→ DOCUMENT EXTRACT
=== Begin Enclosure ===

This announcement and the information contained herein are not for distribution, directly or indirectly, in or into the United States (including its territories and provinces, any State of the United States and the District of Columbia). This announcement does not constitute or form a part of any offer or solicitation to purchase or subscribe for securities in the United States. The D-shares mentioned herein have not been, and will not be, registered under the United States Securities Act of 1933, as amended.

The D-shares may not be offered or sold in the United States. There will be no offer of securities in the United States. Furthermore, the securities described herein have not been and will not be registered under the applicable securities laws of Australia, Hong Kong, Canada, New Zeeland, Japan Switzerland or South Africa, or any other jurisdiction in which such registration would be unlawful, and, subject to certain exemptions, may not be offered or sold in or into or for the account or benefit of any person having a registered address in, or located or resident in Australia, Hong Kong, Canada, New Zeeland, Japan, Switzerland or South Africa. There will be no public offering of the securities described herein in the United States, Australia, Hong Kong, Canada, New Zeeland, Japan, Switzerland or South Africa, or any other jurisdiction in which such public offering would be unlawful or would require registration or other measures.

This announcement, together with other material pertaining to the securities described herein, is only distributed to and directed to (i) persons who are situated outside the United Kingdom; or (ii) investment professionals falling within Article 19(5) of the Financial Services and Markets Act 2000 (Financial Promotion) Order 2005 (the “Order”); or (iii) high net worth companies, and other persons to whom this press release may be lawfully communicated, falling within Article 49(2)(a)-(d) of the Order (all such persons in (i), (ii) and (iii) above together being referred to as “relevant persons”). The securities described herein are only available to, and any invitation, offer or agreement to subscribe, purchase or otherwise acquire the securities described herein will be engaged in only with, relevant persons. Any person who is not a relevant person should not act or rely on information contained herein.

=== End Enclosure ===

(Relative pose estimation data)

=== Begin Enclosure ===

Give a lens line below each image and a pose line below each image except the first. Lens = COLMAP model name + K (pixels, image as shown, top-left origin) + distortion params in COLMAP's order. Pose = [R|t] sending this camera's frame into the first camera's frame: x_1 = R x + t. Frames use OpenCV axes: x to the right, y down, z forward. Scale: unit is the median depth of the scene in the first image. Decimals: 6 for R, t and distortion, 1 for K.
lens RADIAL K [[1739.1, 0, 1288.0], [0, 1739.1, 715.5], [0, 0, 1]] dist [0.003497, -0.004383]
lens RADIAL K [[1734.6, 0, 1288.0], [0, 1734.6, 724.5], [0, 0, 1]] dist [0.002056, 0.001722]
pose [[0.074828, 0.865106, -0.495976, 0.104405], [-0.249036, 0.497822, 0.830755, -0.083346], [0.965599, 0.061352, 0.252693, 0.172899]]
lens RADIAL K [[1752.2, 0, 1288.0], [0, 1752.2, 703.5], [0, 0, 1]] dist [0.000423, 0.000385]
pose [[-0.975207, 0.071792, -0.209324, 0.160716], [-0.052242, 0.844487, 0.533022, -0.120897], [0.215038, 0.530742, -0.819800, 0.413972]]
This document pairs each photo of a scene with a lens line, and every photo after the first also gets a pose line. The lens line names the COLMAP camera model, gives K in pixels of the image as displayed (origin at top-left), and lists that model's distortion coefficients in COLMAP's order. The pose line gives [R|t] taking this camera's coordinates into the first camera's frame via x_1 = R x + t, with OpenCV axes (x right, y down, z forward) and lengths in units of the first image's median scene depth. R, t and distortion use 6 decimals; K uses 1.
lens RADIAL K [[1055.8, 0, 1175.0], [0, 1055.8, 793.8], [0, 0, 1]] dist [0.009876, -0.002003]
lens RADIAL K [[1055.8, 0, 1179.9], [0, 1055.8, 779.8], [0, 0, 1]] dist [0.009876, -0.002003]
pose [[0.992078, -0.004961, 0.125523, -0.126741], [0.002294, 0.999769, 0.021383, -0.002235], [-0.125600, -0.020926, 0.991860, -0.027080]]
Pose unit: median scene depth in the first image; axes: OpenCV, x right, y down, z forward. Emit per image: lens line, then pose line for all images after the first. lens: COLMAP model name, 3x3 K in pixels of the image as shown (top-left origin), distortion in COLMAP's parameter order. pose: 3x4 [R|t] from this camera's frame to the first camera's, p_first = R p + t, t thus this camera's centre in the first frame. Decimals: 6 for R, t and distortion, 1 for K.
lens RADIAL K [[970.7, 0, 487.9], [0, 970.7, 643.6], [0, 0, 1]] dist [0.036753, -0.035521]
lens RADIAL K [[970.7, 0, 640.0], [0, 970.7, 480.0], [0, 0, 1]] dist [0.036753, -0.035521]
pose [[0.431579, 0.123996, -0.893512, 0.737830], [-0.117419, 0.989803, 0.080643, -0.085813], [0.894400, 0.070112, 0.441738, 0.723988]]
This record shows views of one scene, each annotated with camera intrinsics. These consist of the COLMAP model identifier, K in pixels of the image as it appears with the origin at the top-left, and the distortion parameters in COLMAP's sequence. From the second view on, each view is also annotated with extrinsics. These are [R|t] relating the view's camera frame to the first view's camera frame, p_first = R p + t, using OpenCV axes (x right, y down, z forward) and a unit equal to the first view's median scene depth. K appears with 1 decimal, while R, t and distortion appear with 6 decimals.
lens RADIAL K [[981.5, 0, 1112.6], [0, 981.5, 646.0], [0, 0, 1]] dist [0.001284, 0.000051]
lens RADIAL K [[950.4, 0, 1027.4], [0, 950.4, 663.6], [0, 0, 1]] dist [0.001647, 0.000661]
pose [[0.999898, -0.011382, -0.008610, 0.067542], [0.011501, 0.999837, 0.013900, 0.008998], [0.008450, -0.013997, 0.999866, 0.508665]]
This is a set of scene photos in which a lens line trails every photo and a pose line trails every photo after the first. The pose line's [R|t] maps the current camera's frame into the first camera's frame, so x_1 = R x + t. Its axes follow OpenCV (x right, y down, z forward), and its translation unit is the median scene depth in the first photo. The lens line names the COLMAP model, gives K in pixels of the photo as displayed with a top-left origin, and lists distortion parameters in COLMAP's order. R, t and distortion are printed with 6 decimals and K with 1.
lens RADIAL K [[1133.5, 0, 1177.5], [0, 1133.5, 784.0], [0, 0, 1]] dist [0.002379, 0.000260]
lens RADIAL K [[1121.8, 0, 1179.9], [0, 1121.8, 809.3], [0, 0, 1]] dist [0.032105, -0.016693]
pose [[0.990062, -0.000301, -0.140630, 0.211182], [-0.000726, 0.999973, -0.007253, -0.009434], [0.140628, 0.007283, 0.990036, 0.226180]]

=== End Enclosure ===

→ EXERCISES TO COMPLETE
a. Print the passage of the securities distribution notice starting with "This announcement and" and going on through "1933, as amended.", word for word.
b. Proceed with the securities distribution notice from the point where it stops.

→ ANSWERS TO THE EXERCISES
a.
This announcement and the information contained herein are not for distribution, directly or indirectly, in or into the United States (including its territories and provinces, any State of the United States and the District of Columbia). This announcement does not constitute or form a part of any offer or solicitation to purchase or subscribe for securities in the United States. The D-shares mentioned herein have not been, and will not be, registered under the United States Securities Act of 1933, as amended.

b.
This announcement is distributed in any member state of the European Economic Area where the Commission Regulation (EU) 2017/1129 of the European Parliament and of the Council of 14 June 2017 and thereto related Commission Delegated Regulations apply (the “Prospectus Regulation”) only to those persons who are qualified investors for the purposes of the Prospectus Regulation in such member state, and such other persons as this document may be addressed on legal grounds, and no person that is not a relevant person or qualified investor may act or rely on this document or any of its contents.

Swedbank AB (publ) (“Global Coordinator”) is acting exclusively for Fastpartner AB and no one else in connection with the offer and admission of the D-shares to trading, and will not regard any other person as its client in relation to the offer and will not be responsible to anyone other than Fastpartner for providing the protection afforded as client, nor for providing advice in relation to the offer or the contents of this announcement or any transaction, arrangement or other matter referred to herein.

Neither the Global Coordinator, nor any of its subsidiaries, affiliates or any of its partners, directors, officers, employees, advisers, agents or any other person accepts any responsibility or liability whatsoever for, or makes any representation or warranty, express or implied, as to the truth, accuracy, completeness or fairness of the information or opinions in this announcement (or whether any information has been omitted from the announcement) or any other information relating to Fastpartner, or any of its subsidiaries or associated companies, whether written, oral or in a visual or electronic form, and howsoever transmitted or made available or for any loss howsoever arising from any use of this announcement or its contents or otherwise arising in connection therewith.